As Daniel Capra has pointed out, newspapers can qualify for ancient documents and an exception to the rule against hearsay. Daniel J. Capra, “Electronically Stored Information and the Ancient Documents Exception to the Hearsay Rule Exception to the Hearsay Rule: Fix It Before People Find Out About It,” 17 Yale J.L. & Tech. 1 (2015). Newspaper articles older than 20 years, found in a place where you would expect them, such as the library or an on-line archive, are admissible for their truth. Ammons v. Dade City, Florida, 594 F. Supp. 1274, 1280 & n.8 (M.D. Fla. 1984) (citing pre-Federal Rules of Evidence case, Dallas County v. Commercial Union Insurance Co.,286 F.2d 388 (5th Cir.1961) (upholding admissibility of 58 year old newspaper articles to illustrate the scope of the ancient doctrine exception), and post-Rule cases, Bell v. Combined Registry Co.,397 F. Supp. 1241, 1246, 1247 (N.D.Ill. 1975) aff’d 536 F.2d 164 (7th Cir. 1976) (admitting newspaper articles into evidence under Federal Rule of Evidence 803(16)).

In August 1835, The New York Sun ran a series of six articles that announced and described the discovery of interesting life forms on the moon, including unicorns, two-legged beavers, and most important man-bats.
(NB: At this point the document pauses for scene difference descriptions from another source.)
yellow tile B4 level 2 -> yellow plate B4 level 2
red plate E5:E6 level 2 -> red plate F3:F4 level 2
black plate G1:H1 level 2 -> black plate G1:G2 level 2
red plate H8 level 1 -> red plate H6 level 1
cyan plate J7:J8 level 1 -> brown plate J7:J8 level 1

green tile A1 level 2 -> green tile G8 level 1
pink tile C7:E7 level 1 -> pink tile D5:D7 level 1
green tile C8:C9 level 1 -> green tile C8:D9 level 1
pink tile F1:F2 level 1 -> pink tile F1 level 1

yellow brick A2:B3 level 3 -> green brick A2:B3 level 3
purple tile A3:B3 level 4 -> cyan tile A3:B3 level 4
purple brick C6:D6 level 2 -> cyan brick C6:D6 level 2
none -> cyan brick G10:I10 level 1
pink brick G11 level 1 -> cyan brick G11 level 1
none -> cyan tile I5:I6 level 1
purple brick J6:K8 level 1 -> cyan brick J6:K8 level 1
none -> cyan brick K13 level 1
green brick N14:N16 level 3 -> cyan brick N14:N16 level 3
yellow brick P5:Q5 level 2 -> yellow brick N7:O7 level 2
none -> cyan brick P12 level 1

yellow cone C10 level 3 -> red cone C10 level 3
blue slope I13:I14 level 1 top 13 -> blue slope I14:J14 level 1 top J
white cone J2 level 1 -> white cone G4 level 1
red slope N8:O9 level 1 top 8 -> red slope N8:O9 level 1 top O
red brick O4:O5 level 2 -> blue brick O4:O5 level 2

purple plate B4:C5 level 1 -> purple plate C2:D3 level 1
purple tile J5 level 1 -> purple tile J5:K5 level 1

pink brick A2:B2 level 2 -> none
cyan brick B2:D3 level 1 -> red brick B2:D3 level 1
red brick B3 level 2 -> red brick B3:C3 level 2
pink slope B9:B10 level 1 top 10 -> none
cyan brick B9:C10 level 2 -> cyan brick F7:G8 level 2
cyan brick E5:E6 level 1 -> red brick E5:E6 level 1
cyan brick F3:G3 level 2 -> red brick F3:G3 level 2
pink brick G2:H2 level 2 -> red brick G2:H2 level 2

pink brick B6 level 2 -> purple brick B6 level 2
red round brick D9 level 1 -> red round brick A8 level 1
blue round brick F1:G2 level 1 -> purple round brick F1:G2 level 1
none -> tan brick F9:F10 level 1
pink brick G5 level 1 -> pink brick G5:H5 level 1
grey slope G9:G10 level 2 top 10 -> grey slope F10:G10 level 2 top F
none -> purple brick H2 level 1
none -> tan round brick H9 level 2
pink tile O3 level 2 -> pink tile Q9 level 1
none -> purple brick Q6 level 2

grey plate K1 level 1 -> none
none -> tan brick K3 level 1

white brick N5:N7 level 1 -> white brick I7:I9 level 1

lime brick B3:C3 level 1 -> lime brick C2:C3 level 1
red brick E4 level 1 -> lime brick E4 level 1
Also women-bats; all frolicking among giant crystals, flowing rivers, and lush vegetation. See Andrew Grant, “Great Astronomical Discoveries Lately Made by Sir John Herschel, L.L.D, F.R.S, &c. at The Cape of Good Hope. [From Supplement to the Edinburgh Journal of Science] New York Sun (August 1835). 

Dr. Grant was described as a colleague of the then famous astronomer Sir John Herschel, but alas, the author noted by the Sun never existed. And the Edinburgh Journal of Science had long been defunct well before 1835, when the articles ran in the Sun. The articles are often attributed to a Cambridge-educated journalist, Richard Adams Locke. Locke supposedly was satirizing a popular religious writer, Reverend [sic] Thomas Dick, whose books described extraterrestrial life, including billions of inhabitants on the moon. Of course, clerics are used to making things up or accepting ancient documents as Gospel truth.

Today the incident is known as the Great Moon Hoax, which shows that fake news has been with us for a long time, perhaps forever. Matthew Goodman, The Sun and the Moon: The Remarkable True Account of Hoaxers, Showmen, Dueling Journalists, and Lunar Man-Bats in Nineteenth-Century (2008)

You may wonder whether the newspaper articles, found in places where you would expect them, could count as evidence in a courtroom today for man-bats. And woman-bats. The Sun has never retracted its series on Man-Bats, and the paper is now defunct.  There is no one alive today who had the opportunity to observe the lunar surface through a high-power telescope in the 1830s. Perhaps the opponent of this evidence could call an expert witness on hoaxes to offer an opinion that the series of articles were, in his opinion, a fabrication. Of course, many hoaxes persist. Maybe we should do away with a federal rule that would give life to these fantastic creatures.